Help would be appreciated!

Nick


----------



## Amstelveener (Jul 18, 2008)

DearNick,

I wondered whether you'd had any luck with your problem as I have exactly the same. The email that converts to plain text is always a gmail account and if I read the mail through my secure webmail account, I don't have the problem.

Did you manage to sort out the problem?

Ruth


----------



## charrier90 (Sep 6, 2008)

Google Desktop Add-in and AVG message certification are known to cause this problem.

Google Desktop: In Outlook, go to Tools, Options, Other tab, Advanced Options, Add-in Manager. Uncheck the Google Desktop add-in.

AVG8.0: Open the AVG user interface. From the menu, select Tools, Advanced Settings. On the left hand side, select Email Scanner. Uncheck Certify E-mail under incoming e-mail.

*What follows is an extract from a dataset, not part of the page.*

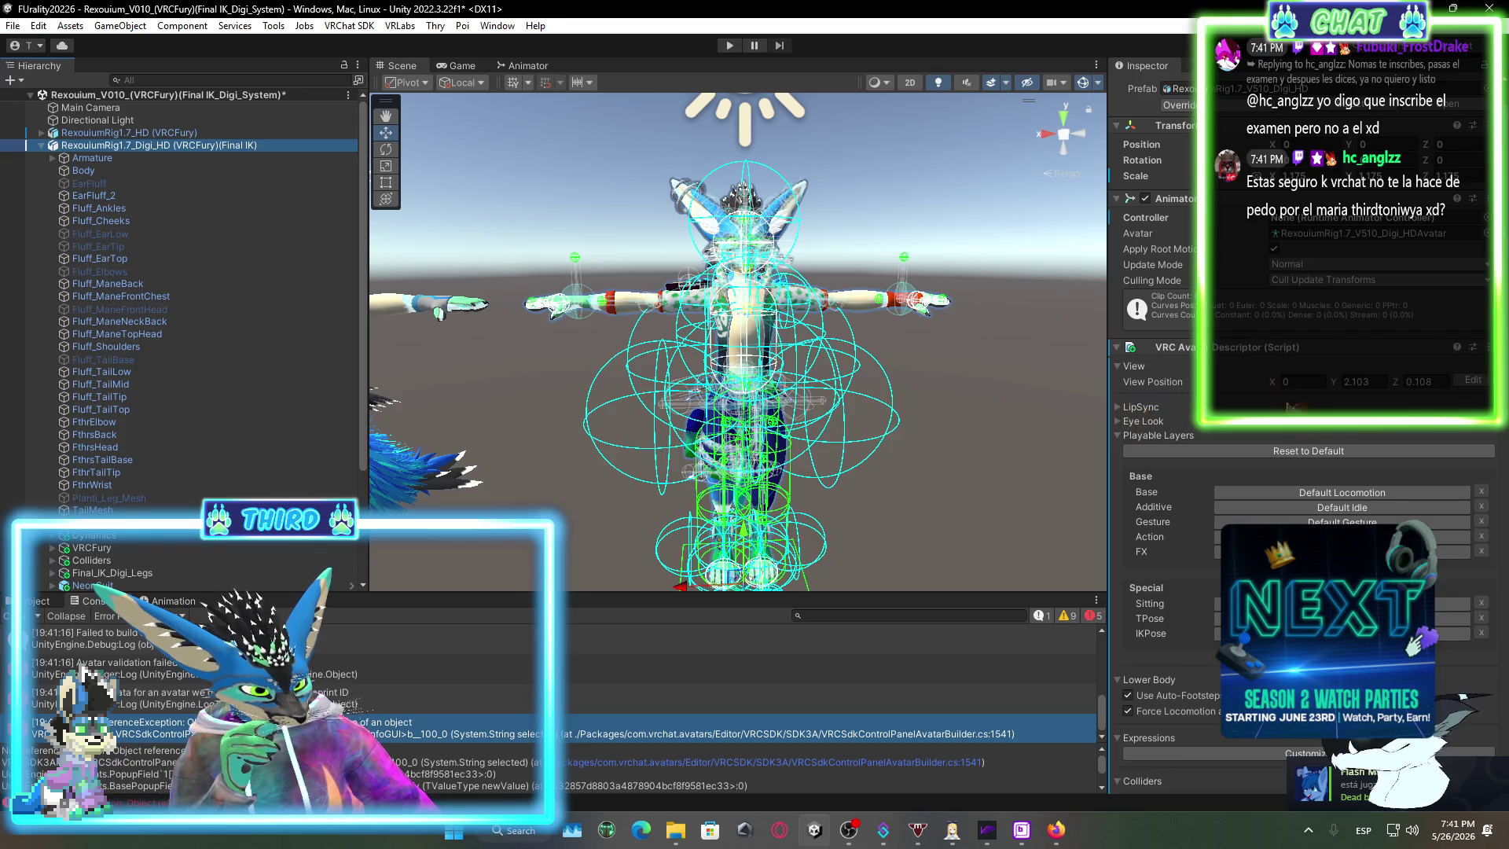
{"action": "scroll", "coordinate": [1215, 626], "scroll_direction": "down", "scroll_amount": 14}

The problem seems to be worse with web based accounts like Hotmail or Gmail. These may not be the only causes.

Hope this helps.


----------



## Amstelveener (Jul 18, 2008)

Thanks for the suggestion - Google Desktop was not an add-in within Outlook but I unchecked the Certify e-mail within AVG8 user interface.

I have just received an email from the gmail account and, unfortunately, Outlook is still converting everything to plain text. 

I'll keep searching for solutions, but thanks for your help.


----------